Data in this exercise
----

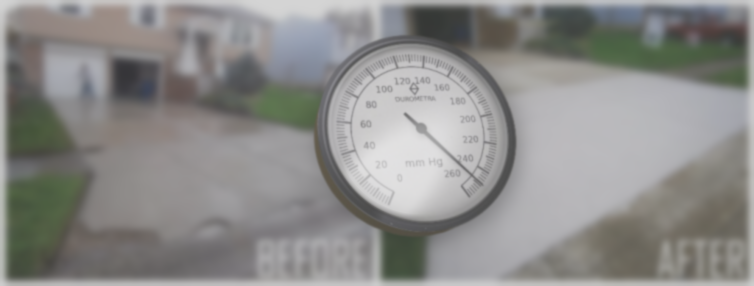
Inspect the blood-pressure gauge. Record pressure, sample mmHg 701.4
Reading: mmHg 250
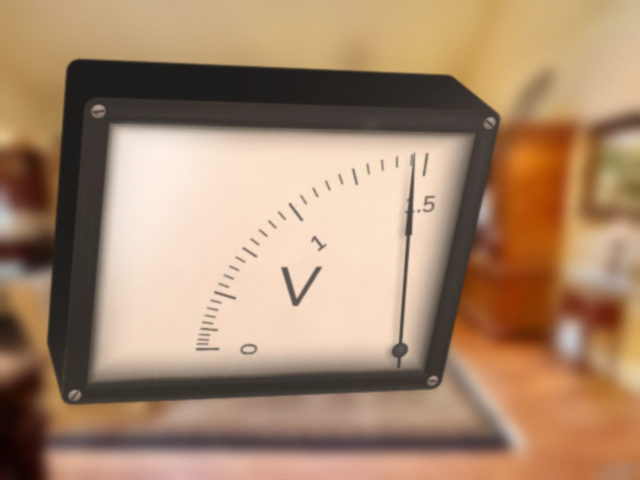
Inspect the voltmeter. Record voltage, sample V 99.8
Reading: V 1.45
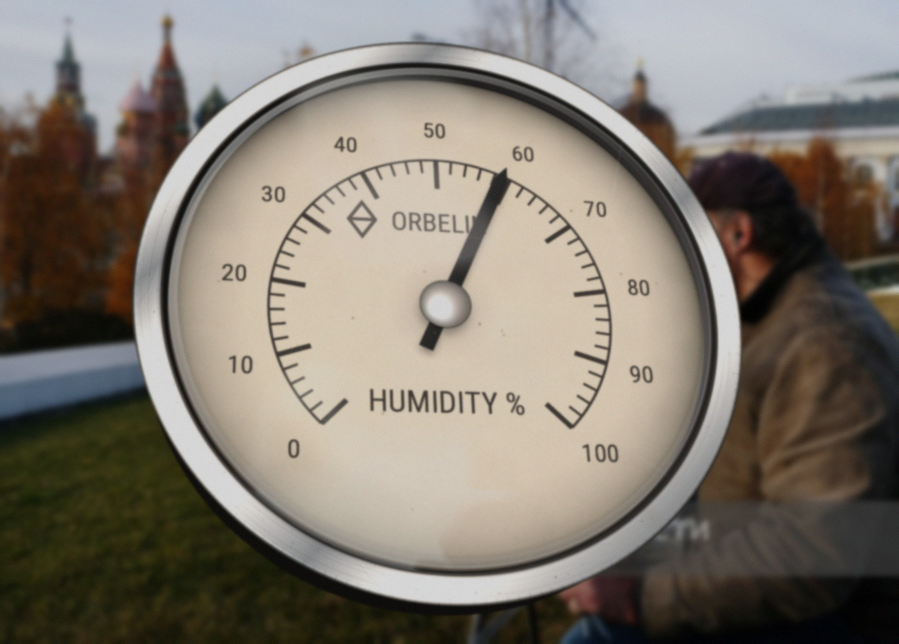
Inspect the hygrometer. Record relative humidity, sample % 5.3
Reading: % 59
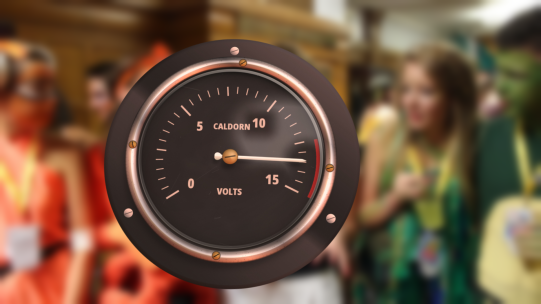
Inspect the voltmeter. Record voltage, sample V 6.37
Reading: V 13.5
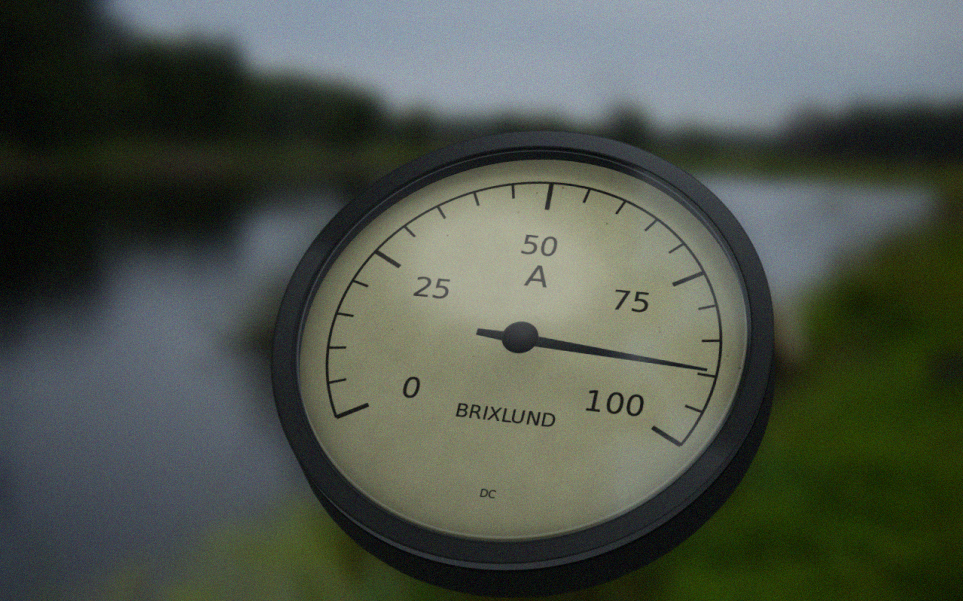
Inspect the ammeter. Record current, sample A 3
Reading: A 90
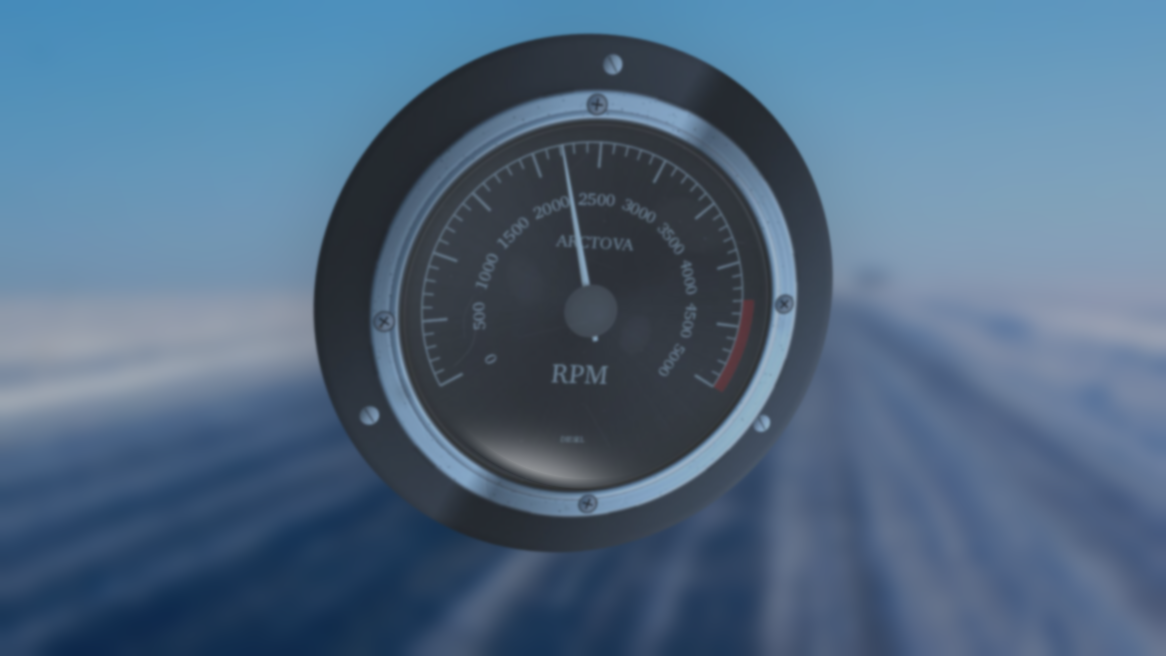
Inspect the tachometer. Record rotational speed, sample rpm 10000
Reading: rpm 2200
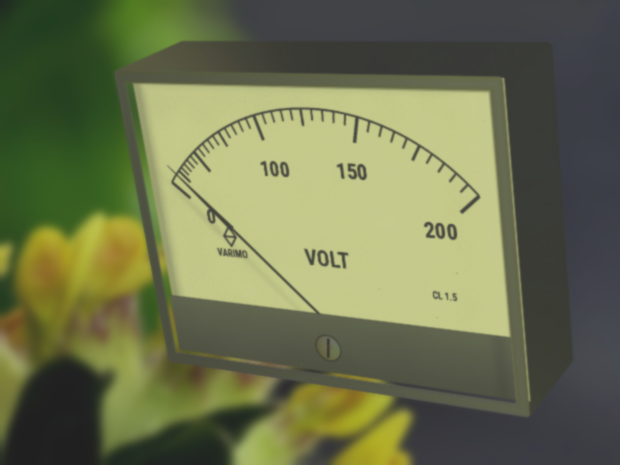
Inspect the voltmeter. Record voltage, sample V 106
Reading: V 25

----

Recast the rows above as a two-column CSV with the header instruction,reading, one line per row, each field enclosed in double quotes and any line breaks turned into spaces. Omit the pictures.

instruction,reading
"Inspect the blood-pressure gauge. Record pressure, sample mmHg 701.4 Reading:","mmHg 250"
"Inspect the voltmeter. Record voltage, sample V 99.8 Reading:","V 1.45"
"Inspect the hygrometer. Record relative humidity, sample % 5.3 Reading:","% 59"
"Inspect the voltmeter. Record voltage, sample V 6.37 Reading:","V 13.5"
"Inspect the ammeter. Record current, sample A 3 Reading:","A 90"
"Inspect the tachometer. Record rotational speed, sample rpm 10000 Reading:","rpm 2200"
"Inspect the voltmeter. Record voltage, sample V 106 Reading:","V 25"